Search code examples
pythonextractdocx

Extract paragraph text in Python


How can I search a word document using python to extract the paragraph text after searching and matching the paragraph heading i.e. "1.2 Summary of Broadspectrum Offer".

i.e. see below for a doc example, i basically would like to get the following text "A summary of our Offer to deliver the Scope of Work as outlined in the tender documents is provided below. Please refer to the various terms and conditions of our Offer as detailed herein. Please also find the cost breakdown "

1.  Executive Summary

1.1 Summary of Services
Energy Savings (Carbon Emissions and Intensity Reduction)
Upgrade Economy Cycle on Level 2,5,6,7 & 8, replace Chilled Water Valves on Level 6 & 8 and install lighting controls on L5 & 6..

1.2 Summary of Broadspectrum Offer

A summary of our Offer to deliver the Scope of Work as outlined in the tender documents is provided below. Please refer to the various terms and conditions of our Offer as detailed herein.
Please also find the cost breakdown 

note that the headings number change from doc to doc and do not want to rely on this, more so i want to rely on the search text in the heading

so far i can search the documents but just a start.

filename1 = "North Sydney TE SP30062590-1 HVAC - Project Offer -  Rev1.docx"

from docx import Document

document = Document(filename1)
for paragraph in document.paragraphs:
    if 'Summary' in paragraph.text:
        print paragraph.text

Solution

  • Here's a preliminary solution (pending answers to my comments on your post above). This does not yet account for exclusion of additional paragraphs after the Summary of Broadspectrum Offer section. If that is needed, you will most likely need a small regex match to figure out if you've encountered another header section with a 1.3(etc.) and stop the comprehension if so.

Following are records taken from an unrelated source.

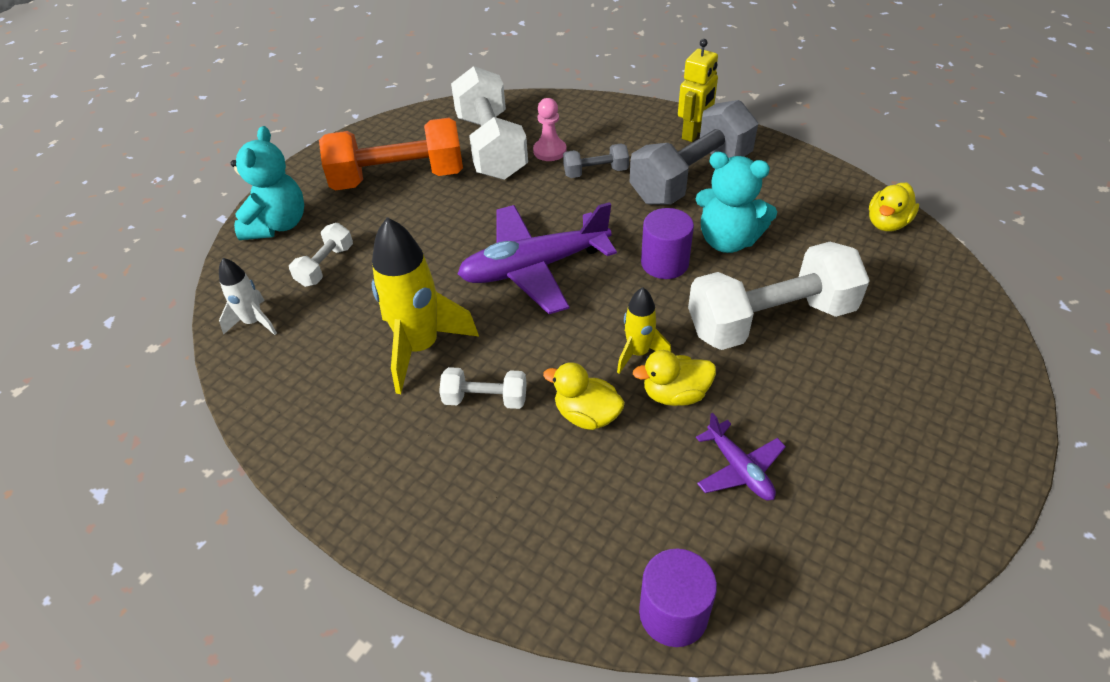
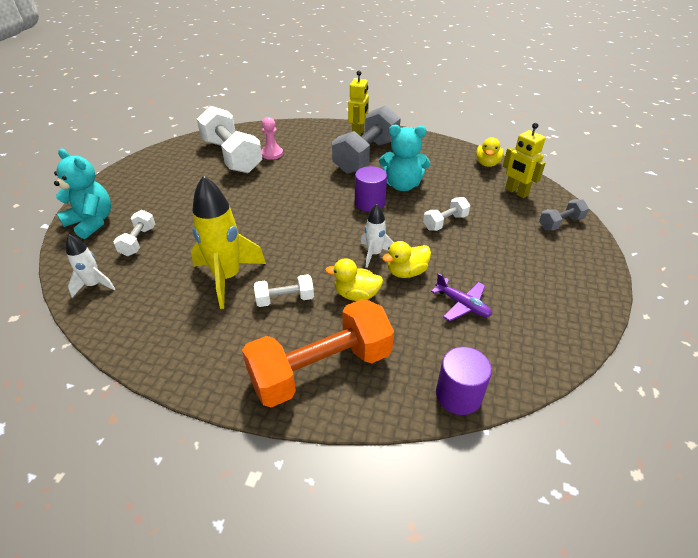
camera: 20 degrees left, 5 degrees down
(277, 225) = (92, 222): turquoise teddy bear -> turquoise teddy bear turned 45 degrees counterclockwise
(398, 178) = (173, 182): orange dumbbell -> orange dumbbell (321, 369)
(534, 267) = (288, 218): purple plane -> none
(595, 172) = (306, 161): grey dumbbell -> grey dumbbell (560, 223)
(638, 353) = (374, 254): yellow rocket -> white rocket
(770, 320) = (445, 222): white dumbbell -> white dumbbell, size x0.47
(914, 287) = (516, 192): none -> yellow robot

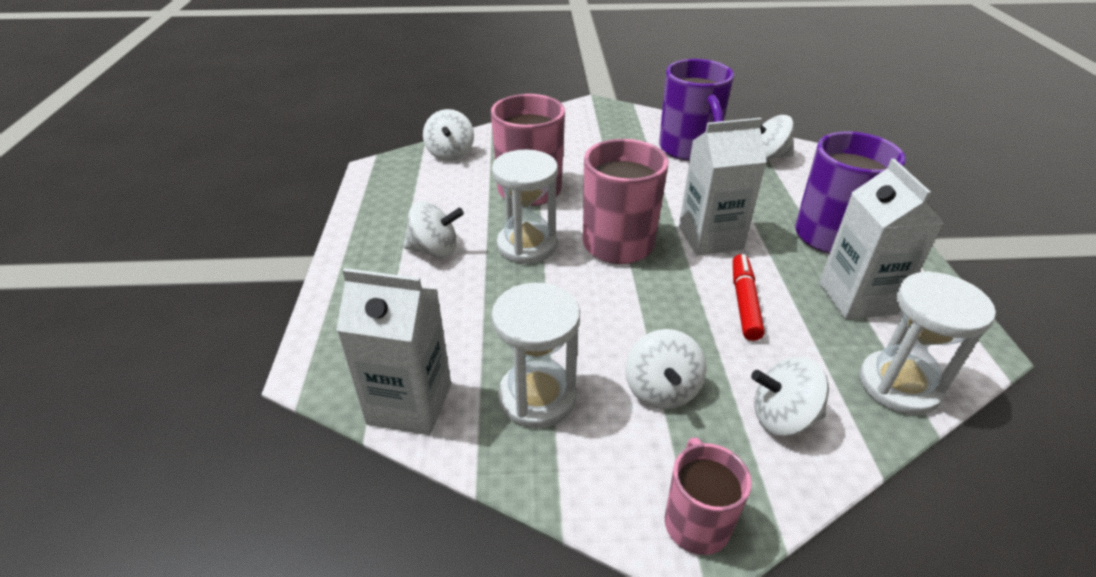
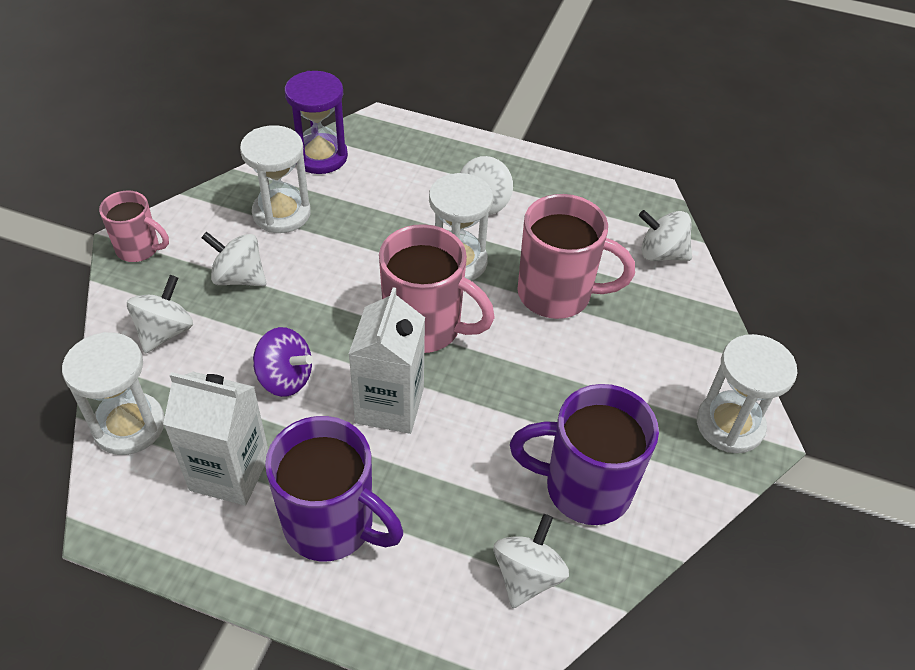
camera: 110 degrees right, 10 degrees up
(410, 403) = (320, 156): white carton -> purple hourglass
(593, 114) = (730, 425): none -> white hourglass
(744, 302) = (285, 378): red marker -> purple spinning top

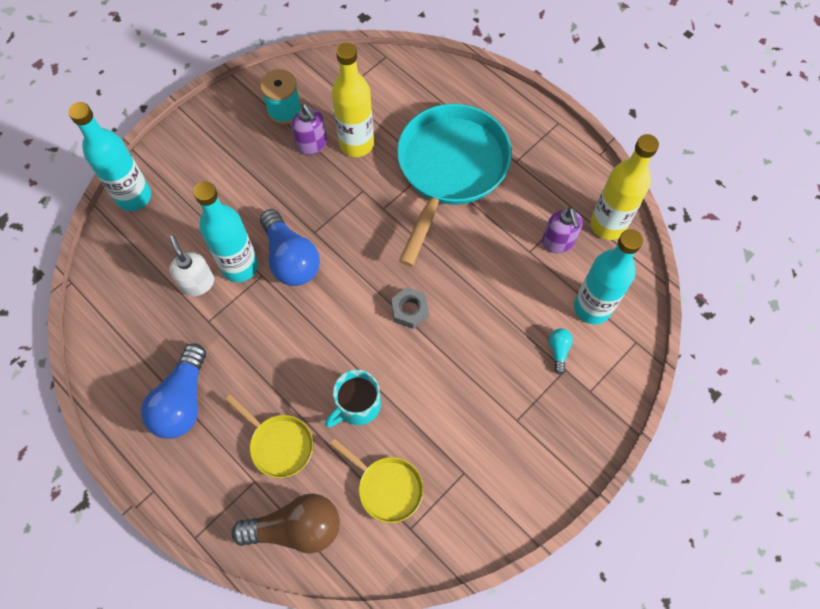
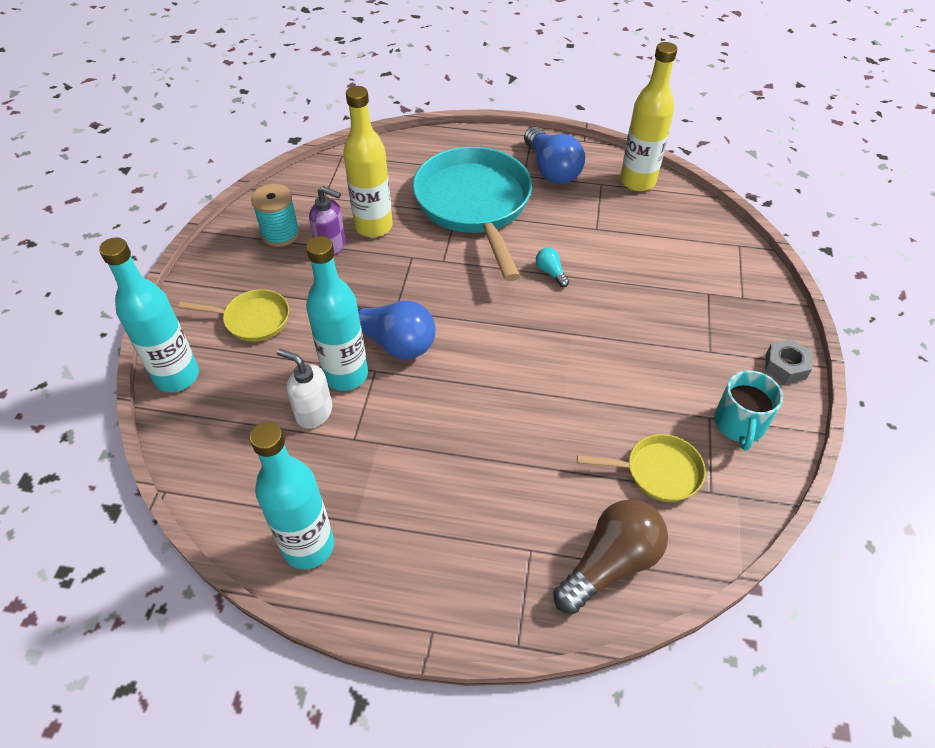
camera: 35 degrees left, 15 degrees down
(182, 401) = (390, 526): blue light bulb -> blue light bulb (551, 169)
(279, 444) = (524, 501): yellow pan -> yellow pan (253, 320)
(357, 405) = (566, 422): turquoise mug -> turquoise mug (739, 424)
(409, 310) = (540, 322): grey nut -> grey nut (785, 366)
(558, 242) = (612, 211): purple soap dispenser -> none
(558, 351) = (690, 283): turquoise light bulb -> turquoise light bulb (550, 272)
(592, 307) = (683, 240): turquoise bottle -> turquoise bottle (308, 546)

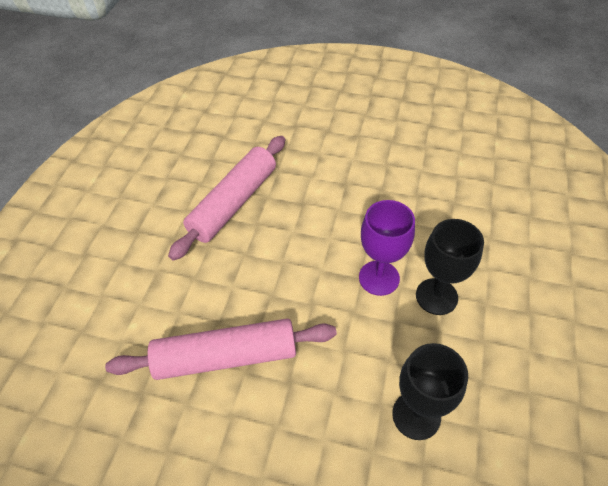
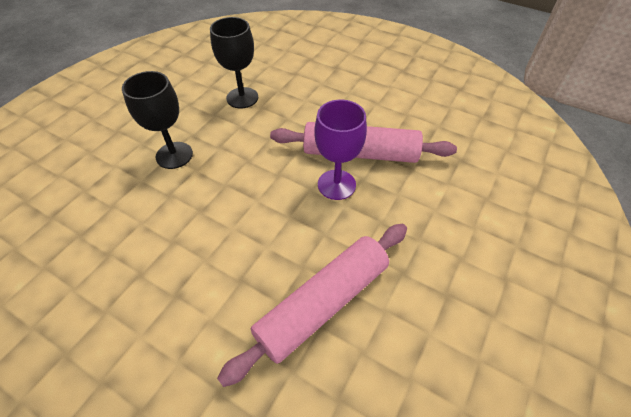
camera: 165 degrees left, 0 degrees up
(379, 278) = (210, 180): purple goblet -> purple goblet (336, 184)

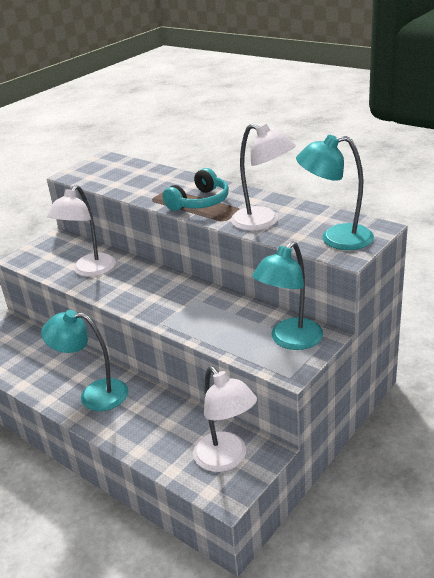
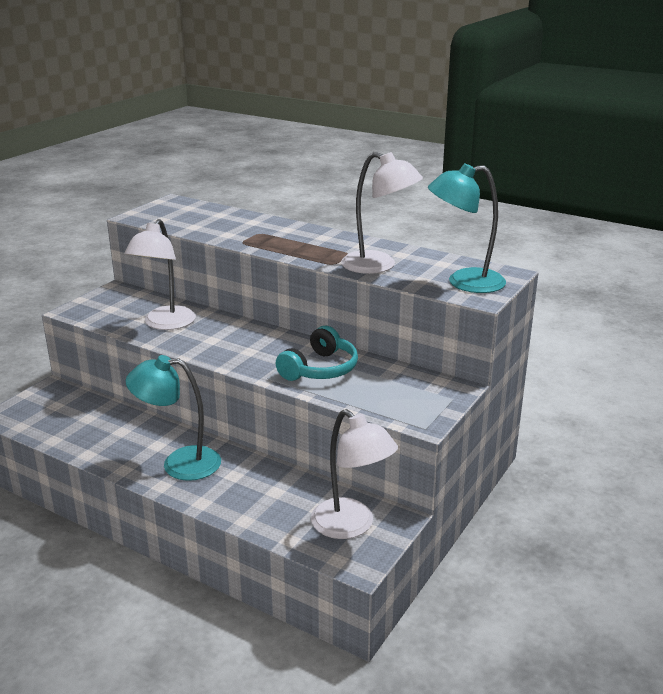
camera: 10 degrees left, 5 degrees down
(200, 202) = (300, 246): turquoise headphones -> turquoise headphones (320, 369)
(290, 340) = (418, 393): turquoise lamp -> none

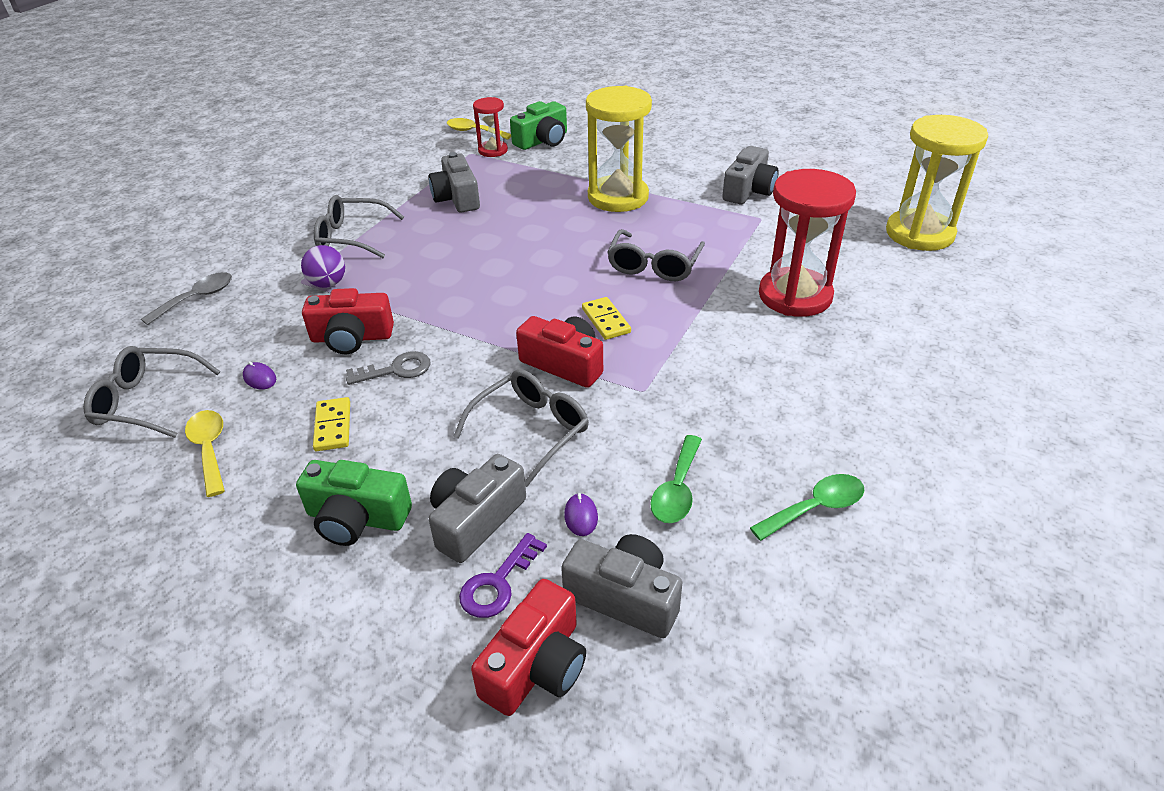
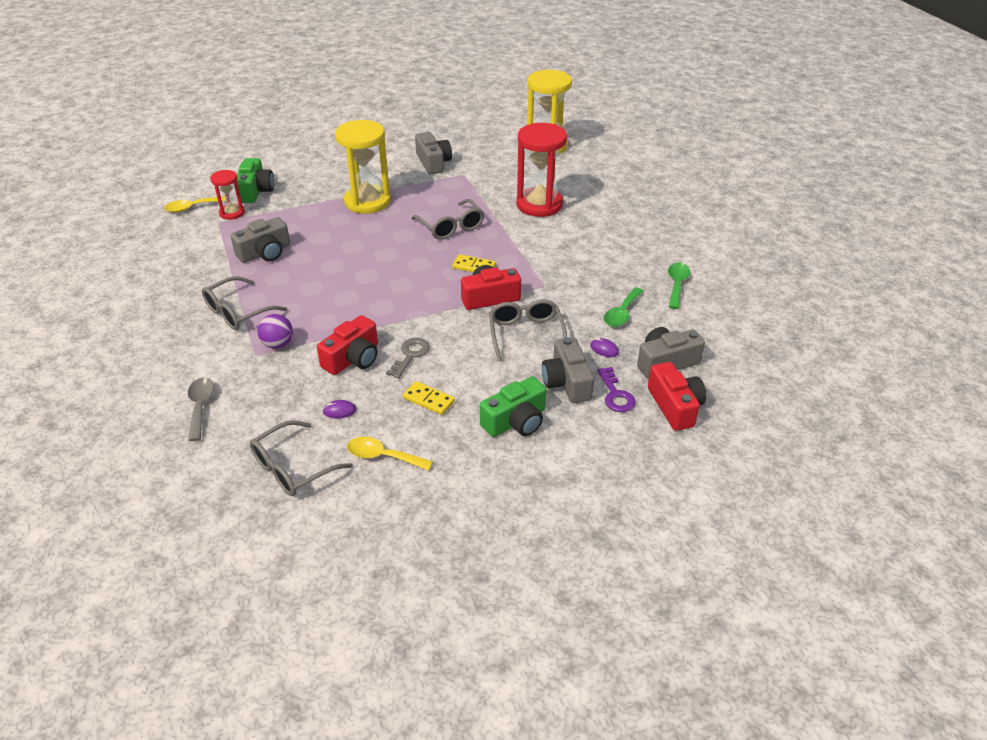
camera: 50 degrees left, 0 degrees up
(457, 198) = (265, 253): grey camera -> grey camera turned 60 degrees counterclockwise
(677, 489) = (622, 313): green spoon -> green spoon turned 60 degrees clockwise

Let me know if this is a requirement.

    Edit: converted the print() from list comprehension method to standard for loop, in response to Anton vBR's comment below.

    from docx import Document
    
    document = Document("North Sydney TE SP30062590-1 HVAC - Project Offer -  Rev1.docx")
    
    # Find the index of the `Summary of Broadspectrum Offer` syntax and store it
    ind = [i for i, para in enumerate(document.paragraphs) if 'Summary of Broadspectrum Offer' in para.text]
    # Print the text for any element with an index greater than the index found in the list comprehension above
    if ind:
        for i, para in enumerate(document.paragraphs):
            if i > ind[0]:
                 print(para.text)    
    

    [print(para.text) for i, para in enumerate(document.paragraphs) if ind and i > ind[0]]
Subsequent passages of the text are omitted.